Grand Slam by Heidi McLaughlin
Author:Heidi McLaughlin
Language: eng
Format: epub
Publisher: Grand Central Publishing
Published: 2017-08-15T04:00:00+00:00
Twenty-Two
Saylor
My body is sore, but not in the way you feel after a hard workout at the gym or after running a marathon. Not that I would know what the latter feels like, because I’ve never done one, but the discomfort in every muscle in my body is a stark reminder of what I did last night. What we did last night.
And I don’t regret it.
Those words are easy for me to say while I lie snuggled in his embrace. The feelings of warmth, satisfaction, and, dare I say, love keep me safe and calm in this bubble. I know that once I step outside of it, life will be different. Reality will set in, and Travis and I will have to answer the blaring question “What comes next?”
How easy would it be to fall into a blissful routine with him? Easy, that’s how. And let’s not forget dangerous. I don’t care that he’s facing this ridiculous charge of rape, which in my opinion is dragging on for far too long. The DA is hell-bent on making an example out of any sports figure he can. Anything he can do to pad his election results. At least that’s my view.

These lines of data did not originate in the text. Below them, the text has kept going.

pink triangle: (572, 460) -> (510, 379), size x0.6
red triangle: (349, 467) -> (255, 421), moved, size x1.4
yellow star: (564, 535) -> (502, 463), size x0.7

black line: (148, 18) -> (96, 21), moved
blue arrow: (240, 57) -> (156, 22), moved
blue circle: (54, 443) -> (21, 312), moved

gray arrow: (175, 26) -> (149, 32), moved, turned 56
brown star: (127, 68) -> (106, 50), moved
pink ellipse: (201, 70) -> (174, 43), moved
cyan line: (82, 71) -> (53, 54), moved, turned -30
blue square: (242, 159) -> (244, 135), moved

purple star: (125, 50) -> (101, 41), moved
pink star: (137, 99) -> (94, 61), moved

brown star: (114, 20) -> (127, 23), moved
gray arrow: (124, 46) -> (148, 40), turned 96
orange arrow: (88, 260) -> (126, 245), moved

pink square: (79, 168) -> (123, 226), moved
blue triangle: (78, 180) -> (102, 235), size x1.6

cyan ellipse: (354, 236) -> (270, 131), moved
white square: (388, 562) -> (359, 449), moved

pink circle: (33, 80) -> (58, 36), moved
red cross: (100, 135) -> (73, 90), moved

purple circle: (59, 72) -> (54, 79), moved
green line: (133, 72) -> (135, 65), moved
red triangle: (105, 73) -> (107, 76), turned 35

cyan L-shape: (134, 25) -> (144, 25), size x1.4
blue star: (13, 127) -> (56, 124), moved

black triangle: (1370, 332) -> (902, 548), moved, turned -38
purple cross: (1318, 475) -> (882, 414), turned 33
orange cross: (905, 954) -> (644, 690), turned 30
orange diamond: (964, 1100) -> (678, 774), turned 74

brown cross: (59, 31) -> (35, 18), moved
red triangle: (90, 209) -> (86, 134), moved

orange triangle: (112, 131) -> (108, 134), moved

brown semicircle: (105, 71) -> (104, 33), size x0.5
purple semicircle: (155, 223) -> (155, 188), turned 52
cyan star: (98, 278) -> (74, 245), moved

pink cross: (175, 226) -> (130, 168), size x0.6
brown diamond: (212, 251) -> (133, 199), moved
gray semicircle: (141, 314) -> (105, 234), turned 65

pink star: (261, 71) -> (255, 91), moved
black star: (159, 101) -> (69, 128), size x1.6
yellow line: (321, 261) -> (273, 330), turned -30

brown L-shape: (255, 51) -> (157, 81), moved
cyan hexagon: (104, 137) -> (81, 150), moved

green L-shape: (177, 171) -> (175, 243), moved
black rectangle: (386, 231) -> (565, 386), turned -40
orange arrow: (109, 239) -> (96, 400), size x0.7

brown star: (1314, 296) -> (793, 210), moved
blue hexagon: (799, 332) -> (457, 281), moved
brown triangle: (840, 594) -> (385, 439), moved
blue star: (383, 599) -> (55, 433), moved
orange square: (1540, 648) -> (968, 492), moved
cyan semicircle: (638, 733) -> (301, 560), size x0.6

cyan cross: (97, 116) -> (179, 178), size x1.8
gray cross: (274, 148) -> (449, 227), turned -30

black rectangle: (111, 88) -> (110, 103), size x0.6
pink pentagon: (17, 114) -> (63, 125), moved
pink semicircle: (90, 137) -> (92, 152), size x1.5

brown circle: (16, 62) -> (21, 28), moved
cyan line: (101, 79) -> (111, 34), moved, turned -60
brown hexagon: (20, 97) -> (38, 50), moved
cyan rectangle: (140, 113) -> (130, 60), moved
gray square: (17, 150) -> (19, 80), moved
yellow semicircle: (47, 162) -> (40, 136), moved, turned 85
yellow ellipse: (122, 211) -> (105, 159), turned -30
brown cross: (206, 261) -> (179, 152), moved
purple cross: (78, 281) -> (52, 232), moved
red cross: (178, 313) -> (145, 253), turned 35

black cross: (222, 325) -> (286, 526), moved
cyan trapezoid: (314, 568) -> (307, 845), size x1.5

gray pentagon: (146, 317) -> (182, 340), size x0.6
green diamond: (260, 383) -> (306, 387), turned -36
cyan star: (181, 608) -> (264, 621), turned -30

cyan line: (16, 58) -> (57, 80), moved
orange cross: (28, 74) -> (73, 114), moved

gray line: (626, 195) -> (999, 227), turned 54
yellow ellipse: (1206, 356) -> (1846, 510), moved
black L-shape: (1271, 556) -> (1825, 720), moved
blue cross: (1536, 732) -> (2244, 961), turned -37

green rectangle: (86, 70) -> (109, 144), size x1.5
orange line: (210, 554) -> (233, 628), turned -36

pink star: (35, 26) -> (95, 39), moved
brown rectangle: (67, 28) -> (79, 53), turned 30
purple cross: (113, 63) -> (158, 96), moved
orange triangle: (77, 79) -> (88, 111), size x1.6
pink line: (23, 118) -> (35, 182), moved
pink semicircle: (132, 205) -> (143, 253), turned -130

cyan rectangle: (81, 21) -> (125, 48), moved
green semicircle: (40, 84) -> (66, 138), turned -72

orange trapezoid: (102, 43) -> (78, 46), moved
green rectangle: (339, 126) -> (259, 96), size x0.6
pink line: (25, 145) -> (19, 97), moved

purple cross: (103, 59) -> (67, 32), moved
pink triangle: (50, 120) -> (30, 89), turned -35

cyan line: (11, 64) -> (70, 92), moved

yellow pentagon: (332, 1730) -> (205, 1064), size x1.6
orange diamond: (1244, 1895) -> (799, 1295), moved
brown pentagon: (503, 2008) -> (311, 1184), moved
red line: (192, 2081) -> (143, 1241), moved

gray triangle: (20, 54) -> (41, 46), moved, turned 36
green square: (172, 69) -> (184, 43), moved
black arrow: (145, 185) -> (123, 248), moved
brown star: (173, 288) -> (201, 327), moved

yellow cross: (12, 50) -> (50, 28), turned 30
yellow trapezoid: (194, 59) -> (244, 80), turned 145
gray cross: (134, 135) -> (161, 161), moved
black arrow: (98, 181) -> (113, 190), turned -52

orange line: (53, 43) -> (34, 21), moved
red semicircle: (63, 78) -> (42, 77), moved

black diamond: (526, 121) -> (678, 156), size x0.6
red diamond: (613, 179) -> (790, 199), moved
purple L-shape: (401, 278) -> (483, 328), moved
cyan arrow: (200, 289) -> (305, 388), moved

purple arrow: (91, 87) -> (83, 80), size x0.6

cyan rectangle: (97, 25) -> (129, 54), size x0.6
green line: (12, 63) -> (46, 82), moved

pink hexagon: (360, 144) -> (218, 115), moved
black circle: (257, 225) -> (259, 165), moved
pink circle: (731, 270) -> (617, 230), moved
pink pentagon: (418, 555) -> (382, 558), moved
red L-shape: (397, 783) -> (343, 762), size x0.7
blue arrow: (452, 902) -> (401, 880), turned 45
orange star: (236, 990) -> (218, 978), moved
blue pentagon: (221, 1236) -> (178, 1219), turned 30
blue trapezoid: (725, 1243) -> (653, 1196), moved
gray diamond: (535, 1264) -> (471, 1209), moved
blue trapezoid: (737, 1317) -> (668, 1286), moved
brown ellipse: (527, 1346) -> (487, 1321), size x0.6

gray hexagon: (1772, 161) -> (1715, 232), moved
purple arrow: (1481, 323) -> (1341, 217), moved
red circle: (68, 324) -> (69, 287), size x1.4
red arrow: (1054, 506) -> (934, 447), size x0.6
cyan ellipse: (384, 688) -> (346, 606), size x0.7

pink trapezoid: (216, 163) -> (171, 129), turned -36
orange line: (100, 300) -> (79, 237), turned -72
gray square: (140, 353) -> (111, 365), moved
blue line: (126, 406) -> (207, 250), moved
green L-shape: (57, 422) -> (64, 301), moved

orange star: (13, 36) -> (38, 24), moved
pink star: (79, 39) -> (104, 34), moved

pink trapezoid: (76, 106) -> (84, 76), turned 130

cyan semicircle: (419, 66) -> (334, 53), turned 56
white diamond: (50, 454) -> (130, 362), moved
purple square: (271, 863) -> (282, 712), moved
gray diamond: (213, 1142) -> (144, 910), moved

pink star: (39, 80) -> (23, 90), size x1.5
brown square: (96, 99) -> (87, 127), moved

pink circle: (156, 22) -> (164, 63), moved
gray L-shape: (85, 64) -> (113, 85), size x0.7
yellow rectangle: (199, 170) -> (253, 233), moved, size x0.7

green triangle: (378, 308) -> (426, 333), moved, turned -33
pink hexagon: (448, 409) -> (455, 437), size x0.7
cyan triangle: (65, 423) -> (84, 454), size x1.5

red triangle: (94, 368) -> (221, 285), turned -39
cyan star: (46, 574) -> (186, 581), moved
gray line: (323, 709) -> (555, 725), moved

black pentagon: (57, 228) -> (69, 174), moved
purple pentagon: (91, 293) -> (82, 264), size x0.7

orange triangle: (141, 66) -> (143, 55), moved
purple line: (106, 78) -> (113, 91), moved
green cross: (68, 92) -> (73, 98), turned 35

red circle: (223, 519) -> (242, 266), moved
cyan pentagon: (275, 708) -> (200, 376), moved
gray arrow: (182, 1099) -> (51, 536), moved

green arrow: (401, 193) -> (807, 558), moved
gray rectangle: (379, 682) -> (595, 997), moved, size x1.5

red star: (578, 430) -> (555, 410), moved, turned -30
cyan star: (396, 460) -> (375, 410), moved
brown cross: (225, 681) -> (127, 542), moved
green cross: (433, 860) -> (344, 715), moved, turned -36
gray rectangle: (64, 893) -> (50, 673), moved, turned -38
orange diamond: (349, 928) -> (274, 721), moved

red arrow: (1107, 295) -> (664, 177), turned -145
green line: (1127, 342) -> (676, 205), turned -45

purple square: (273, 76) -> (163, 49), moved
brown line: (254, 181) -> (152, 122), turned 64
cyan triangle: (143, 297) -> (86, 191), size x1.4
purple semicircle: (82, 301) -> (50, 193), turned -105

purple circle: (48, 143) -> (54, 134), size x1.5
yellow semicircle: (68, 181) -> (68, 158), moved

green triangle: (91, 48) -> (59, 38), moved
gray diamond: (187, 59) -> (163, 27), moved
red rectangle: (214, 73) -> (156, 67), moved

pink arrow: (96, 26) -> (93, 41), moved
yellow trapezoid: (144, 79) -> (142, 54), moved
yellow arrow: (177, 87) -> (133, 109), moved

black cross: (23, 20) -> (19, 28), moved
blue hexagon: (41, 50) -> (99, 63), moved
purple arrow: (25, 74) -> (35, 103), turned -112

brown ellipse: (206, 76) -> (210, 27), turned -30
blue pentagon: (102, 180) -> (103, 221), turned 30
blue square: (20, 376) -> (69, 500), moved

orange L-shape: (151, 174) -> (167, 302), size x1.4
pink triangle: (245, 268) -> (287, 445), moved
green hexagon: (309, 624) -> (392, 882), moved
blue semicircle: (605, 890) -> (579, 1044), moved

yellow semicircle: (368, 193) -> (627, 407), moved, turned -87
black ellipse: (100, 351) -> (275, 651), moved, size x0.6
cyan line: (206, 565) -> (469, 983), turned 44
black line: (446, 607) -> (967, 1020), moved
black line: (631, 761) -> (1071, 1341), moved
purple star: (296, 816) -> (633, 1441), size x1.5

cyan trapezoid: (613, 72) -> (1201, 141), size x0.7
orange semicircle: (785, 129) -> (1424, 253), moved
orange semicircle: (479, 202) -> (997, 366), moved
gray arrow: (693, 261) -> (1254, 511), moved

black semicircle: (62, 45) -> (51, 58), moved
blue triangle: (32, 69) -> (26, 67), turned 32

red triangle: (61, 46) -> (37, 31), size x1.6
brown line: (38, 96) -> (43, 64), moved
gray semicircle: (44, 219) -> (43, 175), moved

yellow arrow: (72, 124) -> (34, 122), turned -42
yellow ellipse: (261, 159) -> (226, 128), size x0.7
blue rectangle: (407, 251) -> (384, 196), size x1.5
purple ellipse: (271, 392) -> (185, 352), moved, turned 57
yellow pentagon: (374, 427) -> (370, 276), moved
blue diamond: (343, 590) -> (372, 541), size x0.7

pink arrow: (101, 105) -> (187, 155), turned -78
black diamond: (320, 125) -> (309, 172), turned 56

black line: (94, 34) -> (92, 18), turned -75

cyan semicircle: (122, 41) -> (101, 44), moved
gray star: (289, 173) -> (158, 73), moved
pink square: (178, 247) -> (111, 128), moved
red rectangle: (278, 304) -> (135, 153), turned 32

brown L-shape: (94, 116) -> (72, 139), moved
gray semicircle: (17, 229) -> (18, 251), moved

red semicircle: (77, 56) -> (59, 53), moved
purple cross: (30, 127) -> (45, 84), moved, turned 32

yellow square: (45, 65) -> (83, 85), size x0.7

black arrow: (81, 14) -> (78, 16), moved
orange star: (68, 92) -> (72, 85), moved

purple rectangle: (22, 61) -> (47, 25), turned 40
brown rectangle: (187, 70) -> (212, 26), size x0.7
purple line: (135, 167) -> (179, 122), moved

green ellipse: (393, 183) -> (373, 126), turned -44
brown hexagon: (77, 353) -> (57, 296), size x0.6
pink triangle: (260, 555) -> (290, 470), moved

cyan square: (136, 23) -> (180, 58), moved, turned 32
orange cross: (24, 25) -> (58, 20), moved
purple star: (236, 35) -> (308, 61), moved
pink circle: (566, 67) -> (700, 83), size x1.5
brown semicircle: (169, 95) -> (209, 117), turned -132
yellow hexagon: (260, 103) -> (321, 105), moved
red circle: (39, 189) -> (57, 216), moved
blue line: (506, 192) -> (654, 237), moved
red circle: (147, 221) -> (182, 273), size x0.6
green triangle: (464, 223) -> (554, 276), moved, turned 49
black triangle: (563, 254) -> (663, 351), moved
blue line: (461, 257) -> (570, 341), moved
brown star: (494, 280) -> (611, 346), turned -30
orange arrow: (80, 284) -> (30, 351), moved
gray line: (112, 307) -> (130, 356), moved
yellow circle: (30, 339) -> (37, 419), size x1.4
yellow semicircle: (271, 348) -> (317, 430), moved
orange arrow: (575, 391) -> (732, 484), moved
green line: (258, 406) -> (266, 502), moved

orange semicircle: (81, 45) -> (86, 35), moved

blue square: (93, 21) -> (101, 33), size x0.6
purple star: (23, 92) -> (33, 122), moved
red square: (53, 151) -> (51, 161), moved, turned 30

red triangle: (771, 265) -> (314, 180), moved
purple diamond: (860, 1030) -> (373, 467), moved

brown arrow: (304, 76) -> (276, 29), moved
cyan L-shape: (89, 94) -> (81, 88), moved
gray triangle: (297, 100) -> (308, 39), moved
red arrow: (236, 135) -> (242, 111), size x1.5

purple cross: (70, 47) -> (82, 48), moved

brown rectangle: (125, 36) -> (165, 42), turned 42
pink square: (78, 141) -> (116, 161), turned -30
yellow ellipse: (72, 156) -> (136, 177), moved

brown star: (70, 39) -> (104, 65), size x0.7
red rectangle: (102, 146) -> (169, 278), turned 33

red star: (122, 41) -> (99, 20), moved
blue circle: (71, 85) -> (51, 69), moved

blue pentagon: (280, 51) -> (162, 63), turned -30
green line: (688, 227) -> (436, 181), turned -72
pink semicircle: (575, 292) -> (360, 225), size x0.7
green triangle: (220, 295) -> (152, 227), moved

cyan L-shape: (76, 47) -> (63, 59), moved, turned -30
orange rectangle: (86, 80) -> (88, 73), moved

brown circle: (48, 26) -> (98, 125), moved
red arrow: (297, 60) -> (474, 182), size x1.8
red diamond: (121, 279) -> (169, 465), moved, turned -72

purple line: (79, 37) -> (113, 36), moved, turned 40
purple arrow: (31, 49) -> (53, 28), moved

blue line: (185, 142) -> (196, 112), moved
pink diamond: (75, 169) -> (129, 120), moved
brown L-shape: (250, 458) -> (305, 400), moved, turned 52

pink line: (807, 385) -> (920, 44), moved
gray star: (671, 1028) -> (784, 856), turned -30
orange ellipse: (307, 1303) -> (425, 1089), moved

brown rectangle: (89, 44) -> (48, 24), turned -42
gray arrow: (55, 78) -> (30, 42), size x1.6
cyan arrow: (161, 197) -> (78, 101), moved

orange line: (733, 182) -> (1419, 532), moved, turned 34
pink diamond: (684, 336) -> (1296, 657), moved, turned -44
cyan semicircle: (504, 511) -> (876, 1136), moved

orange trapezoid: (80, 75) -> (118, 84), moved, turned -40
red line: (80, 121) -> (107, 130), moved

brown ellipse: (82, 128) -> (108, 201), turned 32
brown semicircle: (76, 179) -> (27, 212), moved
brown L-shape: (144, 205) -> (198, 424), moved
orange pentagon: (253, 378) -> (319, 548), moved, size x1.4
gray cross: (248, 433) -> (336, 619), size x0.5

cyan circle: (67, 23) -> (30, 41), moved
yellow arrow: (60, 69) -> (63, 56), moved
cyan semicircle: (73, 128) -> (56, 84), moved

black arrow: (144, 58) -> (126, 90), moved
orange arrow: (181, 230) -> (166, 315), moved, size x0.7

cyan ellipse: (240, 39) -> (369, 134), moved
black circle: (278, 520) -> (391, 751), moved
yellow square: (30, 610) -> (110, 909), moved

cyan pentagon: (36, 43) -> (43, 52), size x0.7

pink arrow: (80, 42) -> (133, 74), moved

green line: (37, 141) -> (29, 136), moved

The streetlights still shine through the slats of my blinds, and the red numbers on my clock tell me that I need to get up soon. I’m already fretting about what to say to Lucy when she wakes up. She’s far too observant and has already pointed out that Travis left his coat here. I roll my eyes at the thought of having to hide him from her, knowing how she feels about him, but she’s far too young to understand adult needs and why her mommy had a sleepover.
Travis pulls me closer and snuggles into my neck. I’ve never been one to cuddle while sleeping, but being held in his arms last night was something I could see myself getting used to. I felt like he was protecting me from everything that we’re going to face, now that we’ve done this. And as much as I’d like to say this wouldn’t happen again, I’d be lying to myself. I like this man—a lot.
My fingers trail up and down his forearm as I prepare to say the words I dread. “You have to leave,” I whisper.
He groans in response before sighing. “I know, and for the record, I don’t want to. I want to get up, make my girls some breakfast—and by make, I mean order in—and sit on the couch with Lucy and watch cartoons.”
My eyes grow misty as I fight to keep the tears away. What he wants to do is my picture-perfect Saturday morning, and it’s mocking me, waving its hands to show me that it’s there, but I can’t have it. I want it and the moments that come with having a man around.
Travis must sense my anguish, because he moves me underneath him and is kissing away my fears. “We’ll be fine,” he vows, breaking me even more on the inside.